Hospitals, practices differ in cybersecurity preparedness

Eighty percent of providers report experiencing a recent “significant security incident,” according to a HIMSS cybersecurity survey, leading more organizations to make security a top business priority.

The respondents cite three primary challenges behind their information security efforts: phishing attacks, virus/malware incidents and proactively addressing the results of a risk assessment.

The poll of 183 healthcare security professionals closely resembles the results from last year, though this new report reveals differences in security preparedness between hospitals and doctor’s offices.

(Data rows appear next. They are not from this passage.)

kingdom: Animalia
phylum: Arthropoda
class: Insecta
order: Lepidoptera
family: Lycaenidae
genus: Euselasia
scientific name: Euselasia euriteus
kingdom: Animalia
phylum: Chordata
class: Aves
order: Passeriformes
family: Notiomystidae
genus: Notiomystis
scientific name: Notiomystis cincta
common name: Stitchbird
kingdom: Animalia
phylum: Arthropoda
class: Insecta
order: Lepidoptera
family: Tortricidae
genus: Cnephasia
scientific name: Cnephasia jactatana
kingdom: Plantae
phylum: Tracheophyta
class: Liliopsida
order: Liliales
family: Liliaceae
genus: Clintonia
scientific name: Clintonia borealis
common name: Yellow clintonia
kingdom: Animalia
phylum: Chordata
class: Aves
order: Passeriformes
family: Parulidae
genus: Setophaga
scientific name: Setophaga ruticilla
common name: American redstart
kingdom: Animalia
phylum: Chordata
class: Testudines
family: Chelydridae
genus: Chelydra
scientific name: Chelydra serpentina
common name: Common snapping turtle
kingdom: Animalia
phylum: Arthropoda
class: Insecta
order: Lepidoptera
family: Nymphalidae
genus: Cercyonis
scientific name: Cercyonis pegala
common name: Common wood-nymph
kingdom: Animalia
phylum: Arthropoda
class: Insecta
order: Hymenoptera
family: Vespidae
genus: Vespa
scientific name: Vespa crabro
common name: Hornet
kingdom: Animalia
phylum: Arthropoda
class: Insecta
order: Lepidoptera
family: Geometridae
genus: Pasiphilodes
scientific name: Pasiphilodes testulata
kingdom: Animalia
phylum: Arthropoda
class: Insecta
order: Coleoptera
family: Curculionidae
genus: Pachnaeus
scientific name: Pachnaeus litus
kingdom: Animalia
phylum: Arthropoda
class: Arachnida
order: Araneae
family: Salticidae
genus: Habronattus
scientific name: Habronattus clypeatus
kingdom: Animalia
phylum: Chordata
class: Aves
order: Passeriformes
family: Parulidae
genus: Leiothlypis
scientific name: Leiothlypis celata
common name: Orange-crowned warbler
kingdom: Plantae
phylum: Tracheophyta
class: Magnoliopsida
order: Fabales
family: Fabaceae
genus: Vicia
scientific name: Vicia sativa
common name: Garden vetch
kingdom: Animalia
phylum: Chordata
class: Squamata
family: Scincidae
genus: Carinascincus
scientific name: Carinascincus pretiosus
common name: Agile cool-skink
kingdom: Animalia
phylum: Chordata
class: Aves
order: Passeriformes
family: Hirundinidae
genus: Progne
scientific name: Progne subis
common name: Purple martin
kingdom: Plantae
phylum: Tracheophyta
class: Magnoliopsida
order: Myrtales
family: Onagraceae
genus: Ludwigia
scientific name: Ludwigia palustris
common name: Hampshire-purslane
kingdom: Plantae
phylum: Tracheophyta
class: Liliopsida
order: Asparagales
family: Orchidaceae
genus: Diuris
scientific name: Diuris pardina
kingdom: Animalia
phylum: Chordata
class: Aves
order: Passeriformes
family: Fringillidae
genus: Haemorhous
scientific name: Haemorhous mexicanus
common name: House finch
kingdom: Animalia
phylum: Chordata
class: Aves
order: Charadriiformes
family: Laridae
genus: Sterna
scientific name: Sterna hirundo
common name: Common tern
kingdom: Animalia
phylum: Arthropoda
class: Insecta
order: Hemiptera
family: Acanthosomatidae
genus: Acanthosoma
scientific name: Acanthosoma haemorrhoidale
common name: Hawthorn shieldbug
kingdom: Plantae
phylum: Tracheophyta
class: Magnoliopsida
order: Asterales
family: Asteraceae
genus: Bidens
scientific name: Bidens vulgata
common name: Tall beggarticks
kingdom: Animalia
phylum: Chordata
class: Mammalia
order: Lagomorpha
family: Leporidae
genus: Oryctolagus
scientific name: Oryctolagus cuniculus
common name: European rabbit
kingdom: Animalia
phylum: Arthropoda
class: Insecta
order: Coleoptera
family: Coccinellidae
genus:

Acute care providers, for instance, were significantly more likely to use tools such as patch and vulnerability management tools, mobile device management and single sign-on. Less than half the organizations in both groups used multifactor authentication and data-loss-prevention tools.

The report’s authors, however, raised alarm about organizations failing to use even basic security protections. Only 84.9 percent (acute) and 90.3 percent (non-acute) of providers use antivirus and anti-malware software. Just 78.2 percent (acute) and 90.3 percent (non-acute) use firewalls.

The survey also found that:

  • 68.1 percent of acute and 48.4 percent of non-acute organizations encrypt data in transit
  • 61.3 percent of acute and 48.4 percent of non-acute providers encrypt data at rest
  • 59.7 percent of acute and 61.3 percent of non-acute providers use audit logs to track each access to patient and financial records

Both groups report they have enhanced security capabilities in the past year, though on a 7-point scale, they ranked their preparedness in the mid-4 range. They cite lack of appropriately trained staff and budget constraints among the reasons they’re not doing more.